The US and friends conceivably could withdraw and ignore the Middle East, but the deadly economic/energy embrace we are all in won't let us.
I guess he never considered that in most countries, people don't have much to say about it. Has he never heard of places like North Korea, or Zimbabwe?
Peace can only be achived through SUPERIOR FIREPOWER
Also the erosion of national soverenty and interdependacy of economies and treasuries actually reduce it, and in Marxist utopia, end it. Quoting back to Lennon, "imagine there's no countries"
Why?
Tell bin Laden and Zarqawi to give peace a chance.
We "gave peace a chance" in Vietnam. Ask the people who live there how much they like it.
If we had given peace a chance in the cold war, millions of people would still be enslaved.
What kind of idiot thinks that cliches like "give peace a chance" constitute a policy?
""I predict that the incidence of war will decline," he told me in 1996, two years before his death. He based his prediction on the principle that there is less and less to be gained economically from war. As people get richer and smarter, their lives and their knowledge become far more valuable than the land, minerals and natural resources they used to fight over.""
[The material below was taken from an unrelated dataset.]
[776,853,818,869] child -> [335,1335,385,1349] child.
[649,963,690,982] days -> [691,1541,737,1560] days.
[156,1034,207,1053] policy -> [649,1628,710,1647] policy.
It has nothing to do with getting richer and smarter. It has more to do with free, democratic societies.
Anyone else see that this prediction was after the fall of the Soviet Union? Truth is the Soviet Union got poorer. So if you remove the source of most of the trouble by changing its government into something more democratic and free, wars go down in number. So if we remove the source of the current trouble....
The war in Iraq makes all the sense in the world. Remove the problem, do not let it become a larger problem.
If that were true, then we should have invaded Canada or Mexico for their oil and saved on airfare
Of course, it takes a free society to allow people to accumulate wealth. The left, for all that they proclaim themselves pro-"peace", are actually actively fighting to maintain the conditions that lead to war, by trying to impose universal socialism (with its sidekicks, poverty and lack of freedom).
Any reasonable person will be able to move on from analysis based on economics and oil and be able to discuss the other real factors.
Iraq is not the only problem. The problem is all dictators and monarchs who give no voice to the people and no hope for their future.
Freedom is the way. President Bush has it right and people owe it to themselves study Bush's Liberty Doctrine. He first outlined much of it here:
http://www.whitehouse.gov/news/releases/2002/06/20020601-3.html
President Bush Delivers Graduation Speech at West Point
It was fleshed out in more detail here.
http://www.whitehouse.gov/nsc/nss.html
The National Security Strategy of the United States of America
Few understood the far reaching effects the Monroe Doctrine would have until much later on. FReepers can study the Liberty Doctrine now, and better understand this history in the making.
I agree.
I've had the same argument. I always say, "Of course it's about oil! What do you think our cars run on? Love?"
I mean seriously, people act like fighting over oil is a *bad* thing!
I just whish piece would give ME a chance!
Peace can only come after victory.
Sometime soon it will be time to give WAR a chance.
Iran's recent actions, and North Korea's, and indeed the treachery of such disparate organizations as the UN, CNN, NewsWeek and the NYSlimes, make it likely that will come --- with real death and real destruction being visited upon those lands.
Total defeat, with great civilian losses, may be necessary in order to end the Islamofascist terrorism and destroy the "popular support" they have. All their supporters must come to know their role.